─── Data supplied ───
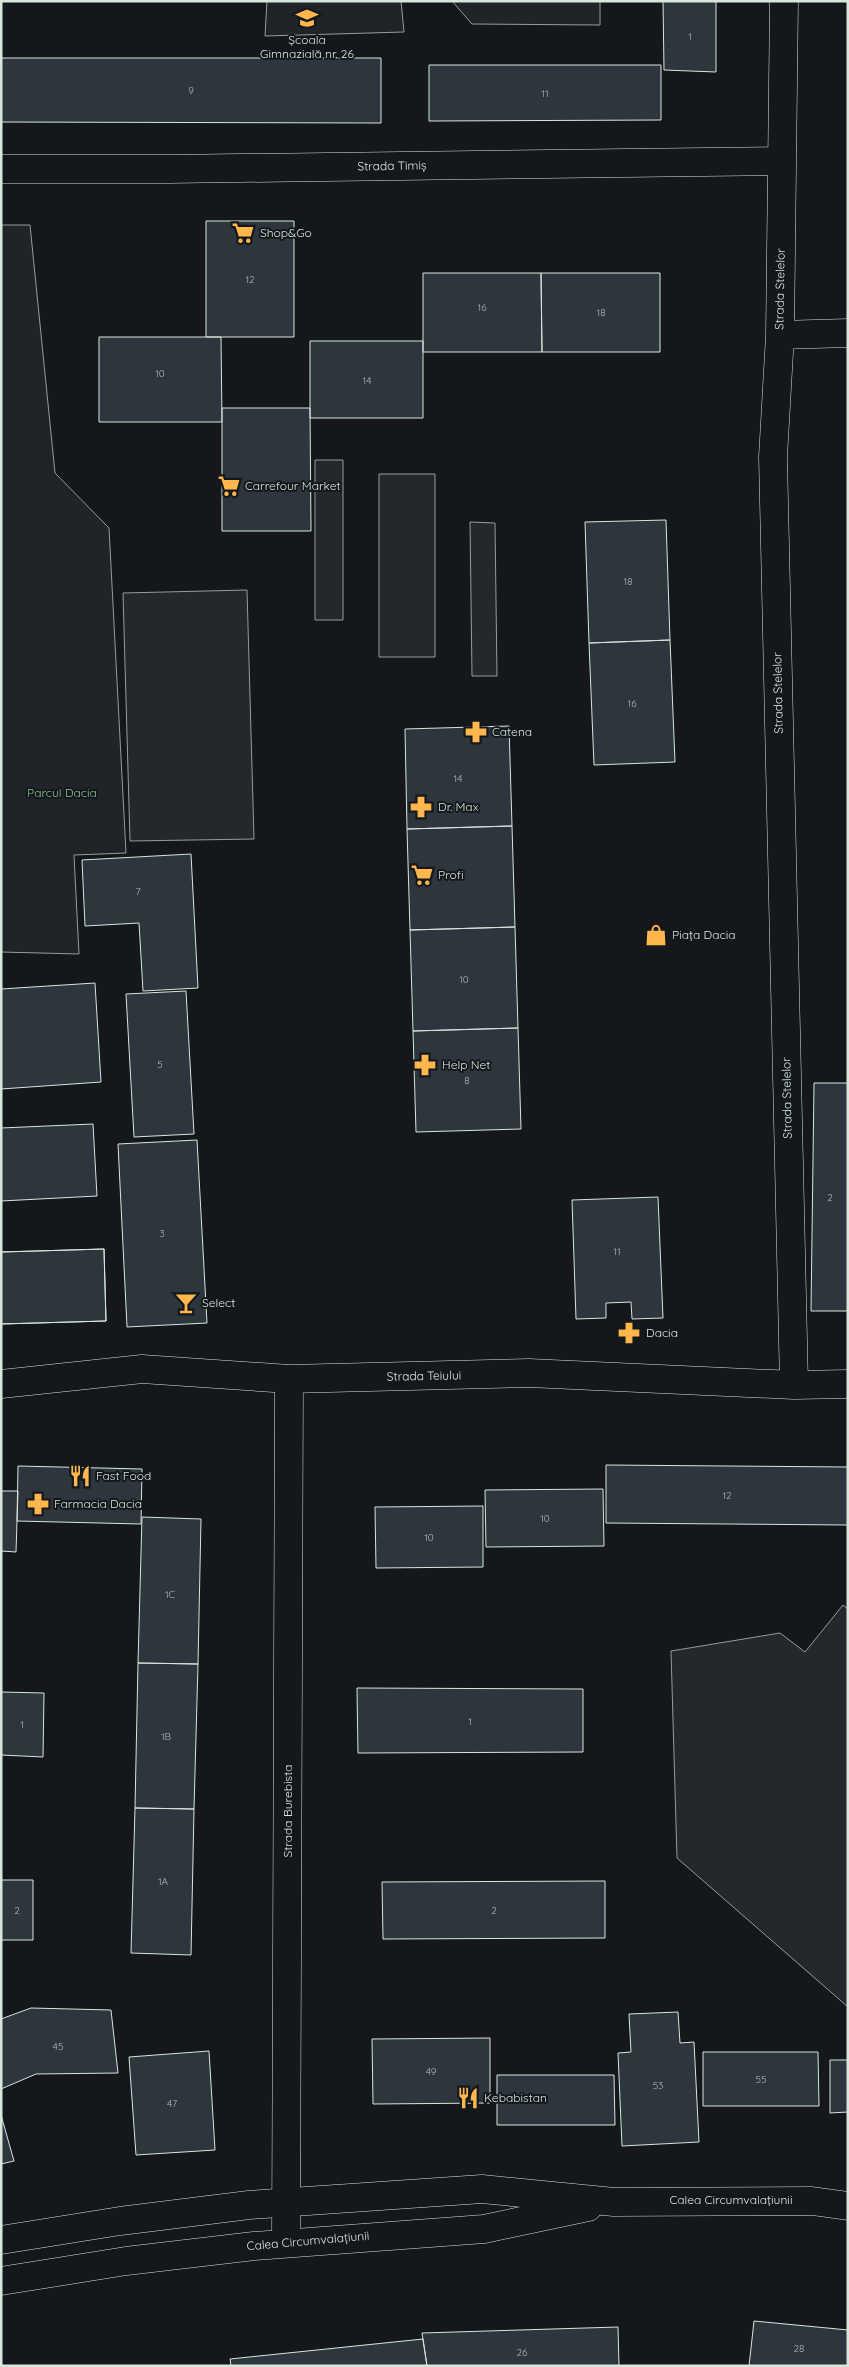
<svg xmlns="http://www.w3.org/2000/svg" width="849" height="2367" viewBox="0 0 849 2367" font-family="Quicksand,sans-serif">
<style>
.green{fill:#202428;stroke:#939e99}
.parking{fill:#24282b;stroke:#939e99}
.building{fill:#2c363c;stroke:#d8e6dc}
.lines{fill:none;stroke-linecap:round;stroke-linejoin:round}
.minor-casing{stroke:#d8e6dc;stroke-width:29}
.primary-casing{stroke:#d8e6dc;stroke-width:29}
.minor{stroke:#14181c;stroke-width:28}
.primary{stroke:#14181c;stroke-width:28}
.labels{text-anchor:middle;stroke-width:4;stroke-linejoin:round;paint-order:stroke}
.number-label{font-size:10px;fill:#adbab4}
.poi-label{font-size:12px;fill:#d8e6dc;stroke:#14181c;text-anchor:start}
.street-label{font-size:12px;fill:#d8e6dc;stroke:#14181c}
.park-label{font-size:12px;fill:#8ac095;stroke:#14181c}
</style>
<rect width="100%" height="100%" fill="#14181c"/>
<path class="green" d="M 267,1 L 401,1 L 404,32 L 265,36 Z
M 452,1 L 600,1 L 600,25 L 472,24 Z
M 1,225 L 30,225 L 55,473 L 109,528 L 126,853 L 74,855 L 79,954 L 1,952 Z"/>
<path class="parking" d="M 315,460 L 343,460 L 343,620 L 315,620 Z
M 379,474 L 435,474 L 435,657 L 379,657 Z
M 470,522 L 495,523 L 497,676 L 472,676 Z
M 247,590 L 254,839 L 130,841 L 123,593 Z
M 843,1605 L 848,1609 L 848,2007 L 677,1858 L 671,1651 L 780,1633 L 805,1652 Z"/>
<path class="building" d="M 663,1 L 716,1 L 716,72 L 664,70 Z
M 1,58 L 381,58 L 381,123 L 1,122 Z
M 429,65 L 661,65 L 661,120 L 429,121 Z
M 206,221 L 294,221 L 294,337 L 206,337 Z
M 423,273 L 541,273 L 542,352 L 423,352 Z
M 541,273 L 660,273 L 660,352 L 542,352 Z
M 99,337 L 221,337 L 222,422 L 99,422 Z
M 310,341 L 423,341 L 423,418 L 310,418 Z
M 222,408 L 310,408 L 311,531 L 222,531 Z
M 666,520 L 670,640 L 589,643 L 585,522 Z
M 670,640 L 675,762 L 594,765 L 589,643 Z
M 509,726 L 512,826 L 407,829 L 405,729 Z
M 512,826 L 515,927 L 410,930 L 407,829 Z
M 191,854 L 198,988 L 143,991 L 139,923 L 85,926 L 82,860 Z
M 515,927 L 518,1028 L 413,1031 L 410,930 Z
M 95,983 L 101,1082 L 1,1089 L 1,989 Z
M 186,991 L 194,1134 L 134,1137 L 126,994 Z
M 518,1028 L 521,1129 L 416,1132 L 413,1031 Z
M 814,1083 L 848,1083 L 848,1311 L 811,1311 Z
M 93,1124 L 97,1196 L 1,1201 L 1,1128 Z
M 197,1140 L 207,1323 L 127,1327 L 118,1144 Z
M 658,1197 L 663,1318 L 632,1319 L 631,1302 L 606,1303 L 606,1318 L 576,1319 L 572,1200 Z
M 104,1249 L 106,1321 L 1,1324 L 1,1252 Z
M 104,1249 L 106,1321 L 1,1324 L 1,1252 Z
M 606,1465 L 848,1467 L 848,1525 L 606,1523 Z
M 18,1466 L 142,1469 L 141,1524 L 17,1521 Z
M 603,1489 L 604,1546 L 486,1547 L 485,1490 Z
M 1,1491 L 18,1491 L 16,1552 L 1,1551 Z
M 483,1506 L 483,1567 L 376,1568 L 375,1507 Z
M 142,1517 L 201,1519 L 198,1664 L 138,1663 Z
M 138,1663 L 198,1664 L 194,1809 L 135,1808 Z
M 357,1688 L 583,1689 L 583,1752 L 358,1753 Z
M 1,1692 L 44,1693 L 43,1757 L 1,1755 Z
M 135,1808 L 194,1809 L 191,1955 L 131,1953 Z
M 1,1880 L 33,1880 L 33,1940 L 1,1940 Z
M 605,1881 L 605,1938 L 383,1939 L 382,1882 Z
M 31,2008 L 111,2010 L 118,2073 L 36,2074 L 1,2089 L 1,2019 Z
M 678,2012 L 680,2043 L 694,2042 L 699,2142 L 622,2146 L 618,2053 L 631,2052 L 629,2014 Z
M 490,2038 L 490,2103 L 373,2104 L 372,2039 Z
M 209,2051 L 215,2150 L 136,2155 L 129,2057 Z
M 703,2052 L 818,2052 L 819,2106 L 703,2106 Z
M 830,2060 L 848,2060 L 848,2112 L 830,2113 Z
M 497,2075 L 614,2075 L 615,2125 L 497,2125 Z
M 1,2115 L 14,2161 L 1,2164 Z
M 754,2321 L 848,2330 L 848,2366 L 749,2366 Z
M 618,2327 L 619,2366 L 427,2366 L 422,2333 Z
M 423,2339 L 427,2366 L 231,2366 L 230,2359 Z"/>
<g class="lines">
<g class="minor-casing">
<path id="minor" d="M 784,1 L 780,335 L 773,457 L 794,1385
M 1,169 L 169,169 L 782,161
M 780,335 L 848,333
M 1,1384 L 142,1369 L 289,1379 L 529,1373 L 794,1385 L 848,1384
M 286,2243 L 289,1379"/>
</g>
<g class="primary-casing">
<path id="primary" d="M 1,2240 L 120,2221 L 249,2205 L 482,2189 L 614,2202 L 812,2201 L 848,2206
M 1,2281 L 126,2261 L 254,2246 L 484,2229 L 588,2207"/>
</g>
<use href="#minor" class="minor"/>
<use href="#primary" class="primary"/>
</g>
<defs>
<g id="school-bare" transform="scale(1.725)"><path d="M0-5L7-2L0 1L-7-2ZM-4 1L0 2.5L4 1V4Q0 6-4 4Z" fill="#ffb74d" stroke="#14181c" stroke-width="2.5" paint-order="stroke"/></g>
<g id="supermarket-bare" transform="scale(1.725)"><path d="M-6-5.5h2.5l.6 2H6L4.5 2H-2.5L-4.4-4H-6ZM-1.5 3.2a1.3 1.3 0 1 0 .1 0ZM3 3.2a1.3 1.3 0 1 0 .1 0Z" fill="#ffb74d" stroke="#14181c" stroke-width="2.5" paint-order="stroke"/></g>
<g id="pharmacy-bare" transform="scale(1.725)"><path d="M-2-6h4v4h4v4h-4v4h-4v-4h-4v-4h4Z" fill="#ffb74d" stroke="#14181c" stroke-width="2.5" paint-order="stroke"/></g>
<g id="shop-bare" transform="scale(1.725)"><path d="M-5-2.5h2.3a2.7 3.5 0 0 1 5.4 0H5L5.5 6h-11ZM-1.5-2.5h3a1.5 2.3 0 0 0-3 0Z" fill="#ffb74d" stroke="#14181c" stroke-width="2.5" paint-order="stroke"/></g>
<g id="bar-bare" transform="scale(1.725)"><path d="M-6-5H6L.8 .8V4.5H3.5V6h-7V4.5H-.8V.8Z" fill="#ffb74d" stroke="#14181c" stroke-width="2.5" paint-order="stroke"/></g>
<g id="restaurant-bare" transform="scale(1.725)"><path d="M-5-6h1v4h1v-4h1v4h1v-4h1v5L-1.5 .5V6h-2V.5L-5-1ZM5-6V6H3V1.5H1.5Q1.5-4 5-6Z" fill="#ffb74d" stroke="#14181c" stroke-width="2.5" paint-order="stroke"/></g>
</defs>
<g fill-rule="evenodd">
<use href="#school-bare" x="307" y="18"/>
<use href="#supermarket-bare" x="243" y="233"/>
<use href="#supermarket-bare" x="229" y="486"/>
<use href="#pharmacy-bare" x="476" y="732"/>
<use href="#pharmacy-bare" x="421" y="807"/>
<use href="#supermarket-bare" x="422" y="875"/>
<use href="#shop-bare" x="656" y="935"/>
<use href="#pharmacy-bare" x="425" y="1065"/>
<use href="#bar-bare" x="186" y="1303"/>
<use href="#pharmacy-bare" x="629" y="1333"/>
<use href="#restaurant-bare" x="80" y="1476"/>
<use href="#pharmacy-bare" x="38" y="1504"/>
<use href="#restaurant-bare" x="468" y="2098"/>
</g>
<g class="labels">
<g class="number-label">
<text x="690" y="40">1</text>
<text x="191" y="94">9</text>
<text x="545" y="97">11</text>
<text x="250" y="283">12</text>
<text x="482" y="311">16</text>
<text x="601" y="316">18</text>
<text x="160" y="377">10</text>
<text x="367" y="384">14</text>
<text x="628" y="585">18</text>
<text x="632" y="707">16</text>
<text x="458" y="782">14</text>
<text x="138" y="895">7</text>
<text x="464" y="983">10</text>
<text x="160" y="1068">5</text>
<text x="467" y="1084">8</text>
<text x="830" y="1201">2</text>
<text x="162" y="1237">3</text>
<text x="617" y="1255">11</text>
<text x="727" y="1499">12</text>
<text x="545" y="1522">10</text>
<text x="429" y="1541">10</text>
<text x="170" y="1598">1C</text>
<text x="470" y="1725">1</text>
<text x="22" y="1728">1</text>
<text x="166" y="1740">1B</text>
<text x="163" y="1885">1A</text>
<text x="17" y="1914">2</text>
<text x="494" y="1914">2</text>
<text x="58" y="2050">45</text>
<text x="431" y="2075">49</text>
<text x="761" y="2083">55</text>
<text x="658" y="2089">53</text>
<text x="172" y="2107">47</text>
<text x="799" y="2352">28</text>
<text x="522" y="2356">26</text>
</g>
<g class="poi-label">
<text x="307" y="44" text-anchor="middle">Școala<tspan x="307" dy="14">Gimnazială nr. 26</tspan></text>
<text x="260" y="237">Shop&amp;Go</text>
<text x="245" y="490">Carrefour Market</text>
<text x="492" y="736">Catena</text>
<text x="438" y="811">Dr. Max</text>
<text x="438" y="879">Profi</text>
<text x="672" y="939">Piața Dacia</text>
<text x="442" y="1069">Help Net</text>
<text x="202" y="1307">Select</text>
<text x="646" y="1337">Dacia</text>
<text x="96" y="1480">Fast Food</text>
<text x="54" y="1508">Farmacia Dacia</text>
<text x="484" y="2102">Kebabistan</text>
</g>
<g class="street-label">
<text transform="translate(392 166) rotate(-1)" y="4">Strada Timiș</text>
<text transform="translate(780 289) rotate(-89)" y="4">Strada Stelelor</text>
<text transform="translate(778 693) rotate(-91)" y="4">Strada Stelelor</text>
<text transform="translate(787 1098) rotate(-91)" y="4">Strada Stelelor</text>
<text transform="translate(424 1376) rotate(-1)" y="4">Strada Teiului</text>
<text transform="translate(288 1811) rotate(-90)" y="4">Strada Burebista</text>
<text x="731" y="2204">Calea Circumvalațiunii</text>
<text transform="translate(308 2241) rotate(-5)" y="4">Calea Circumvalațiunii</text>
</g>
<g class="park-label">
<text x="62" y="797">Parcul Dacia</text>
</g>
</g>
<rect width="849" height="2367" fill="none" stroke="#d8e6dc" stroke-width="5"/>
</svg>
───
Which of the lines above mention the word "order"? Pull those lines out.

.labels{text-anchor:middle;stroke-width:4;stroke-linejoin:round;paint-order:stroke}
<g id="school-bare" transform="scale(1.725)"><path d="M0-5L7-2L0 1L-7-2ZM-4 1L0 2.5L4 1V4Q0 6-4 4Z" fill="#ffb74d" stroke="#14181c" stroke-width="2.5" paint-order="stroke"/></g>
<g id="supermarket-bare" transform="scale(1.725)"><path d="M-6-5.5h2.5l.6 2H6L4.5 2H-2.5L-4.4-4H-6ZM-1.5 3.2a1.3 1.3 0 1 0 .1 0ZM3 3.2a1.3 1.3 0 1 0 .1 0Z" fill="#ffb74d" stroke="#14181c" stroke-width="2.5" paint-order="stroke"/></g>
<g id="pharmacy-bare" transform="scale(1.725)"><path d="M-2-6h4v4h4v4h-4v4h-4v-4h-4v-4h4Z" fill="#ffb74d" stroke="#14181c" stroke-width="2.5" paint-order="stroke"/></g>
<g id="shop-bare" transform="scale(1.725)"><path d="M-5-2.5h2.3a2.7 3.5 0 0 1 5.4 0H5L5.5 6h-11ZM-1.5-2.5h3a1.5 2.3 0 0 0-3 0Z" fill="#ffb74d" stroke="#14181c" stroke-width="2.5" paint-order="stroke"/></g>
<g id="bar-bare" transform="scale(1.725)"><path d="M-6-5H6L.8 .8V4.5H3.5V6h-7V4.5H-.8V.8Z" fill="#ffb74d" stroke="#14181c" stroke-width="2.5" paint-order="stroke"/></g>
<g id="restaurant-bare" transform="scale(1.725)"><path d="M-5-6h1v4h1v-4h1v4h1v-4h1v5L-1.5 .5V6h-2V.5L-5-1ZM5-6V6H3V1.5H1.5Q1.5-4 5-6Z" fill="#ffb74d" stroke="#14181c" stroke-width="2.5" paint-order="stroke"/></g>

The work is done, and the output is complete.